Importing outside writing

I noticed one of my old posts on the Stack Overflow blog no longer has paragraphs. It’s the sure sign the blog has move to a new Content Management System (CMS) and the import process was broken. Since I wanted to reference that post in a new blog post I’m working on, I figured I import it to my blog and properly format it.

Is this legal? Well, I don’t own the post since it was written for my employer on their platform. But I think the odds anyone will care are super low. If they cared, they’d have made sure the formatting wasn’t broken. And if they ask, I’ll take it down.

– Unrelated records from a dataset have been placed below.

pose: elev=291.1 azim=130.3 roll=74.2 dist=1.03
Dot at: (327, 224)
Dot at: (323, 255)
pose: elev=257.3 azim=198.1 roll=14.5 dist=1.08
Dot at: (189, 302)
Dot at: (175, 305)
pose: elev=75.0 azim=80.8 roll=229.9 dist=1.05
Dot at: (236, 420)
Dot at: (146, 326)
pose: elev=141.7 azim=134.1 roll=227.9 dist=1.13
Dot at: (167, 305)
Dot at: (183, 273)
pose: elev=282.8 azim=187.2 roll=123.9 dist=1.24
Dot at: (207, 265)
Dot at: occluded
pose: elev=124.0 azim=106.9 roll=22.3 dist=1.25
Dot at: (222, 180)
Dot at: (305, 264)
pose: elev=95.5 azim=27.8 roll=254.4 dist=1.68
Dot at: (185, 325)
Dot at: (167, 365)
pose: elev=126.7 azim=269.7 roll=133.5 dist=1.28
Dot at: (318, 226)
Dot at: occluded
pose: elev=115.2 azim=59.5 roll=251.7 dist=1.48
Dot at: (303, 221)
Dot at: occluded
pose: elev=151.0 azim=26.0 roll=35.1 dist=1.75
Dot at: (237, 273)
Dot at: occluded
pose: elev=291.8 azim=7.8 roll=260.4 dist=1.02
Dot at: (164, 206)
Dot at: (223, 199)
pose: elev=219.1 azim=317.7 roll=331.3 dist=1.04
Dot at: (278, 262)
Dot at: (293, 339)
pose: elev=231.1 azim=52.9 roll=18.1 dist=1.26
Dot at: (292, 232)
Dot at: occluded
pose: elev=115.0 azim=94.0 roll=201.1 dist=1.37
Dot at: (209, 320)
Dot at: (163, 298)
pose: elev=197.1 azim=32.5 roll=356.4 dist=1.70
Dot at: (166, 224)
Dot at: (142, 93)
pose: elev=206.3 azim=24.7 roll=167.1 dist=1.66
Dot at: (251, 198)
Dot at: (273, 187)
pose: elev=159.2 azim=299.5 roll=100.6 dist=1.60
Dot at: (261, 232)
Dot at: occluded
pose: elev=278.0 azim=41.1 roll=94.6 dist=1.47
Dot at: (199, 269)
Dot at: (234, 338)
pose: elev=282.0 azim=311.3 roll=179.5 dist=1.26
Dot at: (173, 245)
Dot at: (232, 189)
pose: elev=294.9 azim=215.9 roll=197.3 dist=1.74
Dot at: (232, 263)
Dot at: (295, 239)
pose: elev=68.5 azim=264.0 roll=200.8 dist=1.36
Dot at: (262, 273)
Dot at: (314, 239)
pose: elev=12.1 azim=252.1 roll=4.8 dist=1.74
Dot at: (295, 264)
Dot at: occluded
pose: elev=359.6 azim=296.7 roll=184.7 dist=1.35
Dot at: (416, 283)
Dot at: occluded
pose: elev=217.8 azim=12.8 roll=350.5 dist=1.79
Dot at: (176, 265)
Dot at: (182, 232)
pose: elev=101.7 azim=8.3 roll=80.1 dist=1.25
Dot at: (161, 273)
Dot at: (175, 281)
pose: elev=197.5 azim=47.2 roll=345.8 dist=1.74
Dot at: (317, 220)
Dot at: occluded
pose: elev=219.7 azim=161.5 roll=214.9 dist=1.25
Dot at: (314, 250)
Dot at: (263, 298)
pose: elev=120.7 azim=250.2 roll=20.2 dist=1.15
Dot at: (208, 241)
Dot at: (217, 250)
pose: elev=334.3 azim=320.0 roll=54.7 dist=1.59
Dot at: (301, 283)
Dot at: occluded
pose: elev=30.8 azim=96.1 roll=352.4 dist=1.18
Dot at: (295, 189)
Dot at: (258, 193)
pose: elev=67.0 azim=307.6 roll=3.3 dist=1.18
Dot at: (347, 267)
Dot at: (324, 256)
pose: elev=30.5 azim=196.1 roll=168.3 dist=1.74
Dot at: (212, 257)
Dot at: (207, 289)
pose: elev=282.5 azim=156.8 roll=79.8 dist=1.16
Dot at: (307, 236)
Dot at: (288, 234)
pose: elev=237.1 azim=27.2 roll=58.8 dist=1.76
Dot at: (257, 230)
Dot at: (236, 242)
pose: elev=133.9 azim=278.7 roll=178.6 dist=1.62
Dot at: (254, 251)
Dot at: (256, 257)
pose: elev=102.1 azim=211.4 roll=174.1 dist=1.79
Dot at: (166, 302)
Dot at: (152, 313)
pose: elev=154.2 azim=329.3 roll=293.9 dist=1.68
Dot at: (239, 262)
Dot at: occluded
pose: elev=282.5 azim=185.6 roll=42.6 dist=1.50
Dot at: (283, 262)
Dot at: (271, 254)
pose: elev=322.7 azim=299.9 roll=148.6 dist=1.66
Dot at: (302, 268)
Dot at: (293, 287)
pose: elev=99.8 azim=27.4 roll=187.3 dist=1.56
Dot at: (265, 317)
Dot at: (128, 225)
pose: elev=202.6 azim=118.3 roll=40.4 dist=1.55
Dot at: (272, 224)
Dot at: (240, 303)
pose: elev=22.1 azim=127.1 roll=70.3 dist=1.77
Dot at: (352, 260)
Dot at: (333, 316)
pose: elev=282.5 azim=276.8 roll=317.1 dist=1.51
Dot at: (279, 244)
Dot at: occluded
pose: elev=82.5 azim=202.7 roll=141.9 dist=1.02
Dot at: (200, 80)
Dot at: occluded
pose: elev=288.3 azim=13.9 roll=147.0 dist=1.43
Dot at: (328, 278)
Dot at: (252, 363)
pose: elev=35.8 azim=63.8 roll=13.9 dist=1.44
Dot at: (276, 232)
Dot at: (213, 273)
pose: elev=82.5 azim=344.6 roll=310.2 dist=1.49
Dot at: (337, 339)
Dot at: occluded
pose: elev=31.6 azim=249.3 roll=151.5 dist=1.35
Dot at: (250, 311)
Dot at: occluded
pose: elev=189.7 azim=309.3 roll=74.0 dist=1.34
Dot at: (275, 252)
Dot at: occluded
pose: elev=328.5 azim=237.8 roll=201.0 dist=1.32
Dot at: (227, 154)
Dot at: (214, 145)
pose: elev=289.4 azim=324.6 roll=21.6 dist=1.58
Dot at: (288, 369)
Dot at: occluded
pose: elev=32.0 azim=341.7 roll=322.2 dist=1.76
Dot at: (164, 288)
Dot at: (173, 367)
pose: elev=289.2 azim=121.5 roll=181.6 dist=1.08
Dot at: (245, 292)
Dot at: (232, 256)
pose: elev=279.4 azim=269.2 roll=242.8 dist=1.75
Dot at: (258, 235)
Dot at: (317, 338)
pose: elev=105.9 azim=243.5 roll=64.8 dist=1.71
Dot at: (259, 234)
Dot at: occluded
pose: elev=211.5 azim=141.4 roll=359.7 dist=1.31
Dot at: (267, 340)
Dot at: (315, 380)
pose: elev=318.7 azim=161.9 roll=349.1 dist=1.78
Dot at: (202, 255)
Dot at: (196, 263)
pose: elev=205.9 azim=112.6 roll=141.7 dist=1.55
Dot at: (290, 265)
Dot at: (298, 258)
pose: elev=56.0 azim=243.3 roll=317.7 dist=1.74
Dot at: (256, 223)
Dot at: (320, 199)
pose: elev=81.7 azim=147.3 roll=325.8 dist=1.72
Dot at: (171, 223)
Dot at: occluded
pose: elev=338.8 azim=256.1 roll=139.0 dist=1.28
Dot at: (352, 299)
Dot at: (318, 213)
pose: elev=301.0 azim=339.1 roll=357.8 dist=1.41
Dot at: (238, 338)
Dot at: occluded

I spent a good deal of time trying to automate the import, but HTML is a rotten markdown language for parsing. In the end, I copied and pasted into Emacs and used a bit of elisp I wrote a few years ago to convert HTML into Markdown:


(defun my/query-replace-regexp (regexp to-string &optional delimited start end)
  "Replace some things after point matching REGEXP with TO-STRING.  As each
match is found, the user must type a character saying what to do with
it. This is a modified version of the standard `query-replace-regexp'
function in `replace.el', This modified version defaults to operating on the
entire buffer instead of working only from POINT to the end of the
buffer. For more information, see the documentation of `query-replace-regexp'"
   (let ((common
           (concat "Query replace"
                   (if current-prefix-arg " word" "")
                   " regexp"
                   (if (and transient-mark-mode mark-active) " in region" ""))
     (list (nth 0 common) (nth 1 common) (nth 2 common)
           (if (and transient-mark-mode mark-active)
             (buffer-end -1))
       (if (and transient-mark-mode mark-active)
         (buffer-end 1)))))
  (perform-replace regexp to-string t t delimited nil nil start end))
;; Replace the default key mapping
;; But I don't actually want this.
; (define-key esc-map [?\C-%] 'my/query-replace-regexp)

(defun my/scrub-html ()
  "Replace things in HTML documents with the Markdown equivelent and kill annoying things I don't want."
  (defun replace-all (regex to-string)
    (perform-replace regex to-string t t nil nil nil (point-min) (point-max)))
  (replace-all "<span [^>]*>" "")
  (replace-all "</span>" "" )
  (replace-all "</p>" "\n\n" )
  (replace-all "<p>" "" )
  (replace-all "<br>" "\n\n" )
  (replace-all "<br/>" "\n\n" )
  (replace-all "</h2>" "\n\n" )
  (replace-all "<h2>" "\n## " )
  (replace-all "</strong>" "**" )
  (replace-all "<strong>" "**" )
  (replace-all "</blockquote>" "\n\n" )
  (replace-all "<blockquote>" "> " )
  (replace-all "</em>" "__" )
  (replace-all "<em>" "__" )
  (replace-all "</i>" "_" )
  (replace-all "<i>" "_" )
  (replace-all "<!---->" "")

  (replace-all "<a [^>]**href=\"\\([^\"]*\\)\"[^>]*>\\([^<]*\\)</a>" "[\\2](\\1)")
  (replace-all "…" "...")
  (replace-all "’" "'")
  (replace-all "[“”]" "\"")
  (replace-all " - " "&mdash;"))

If you put that in a buffer and execute it (M-x eval-buffer), you can do M-x my/scrub-html in a buffer with HTML to get an interactive find-and-replace session. It’s annoying to do this all manually, but I only have 7 more post to do, so that’s probably what I’ll do.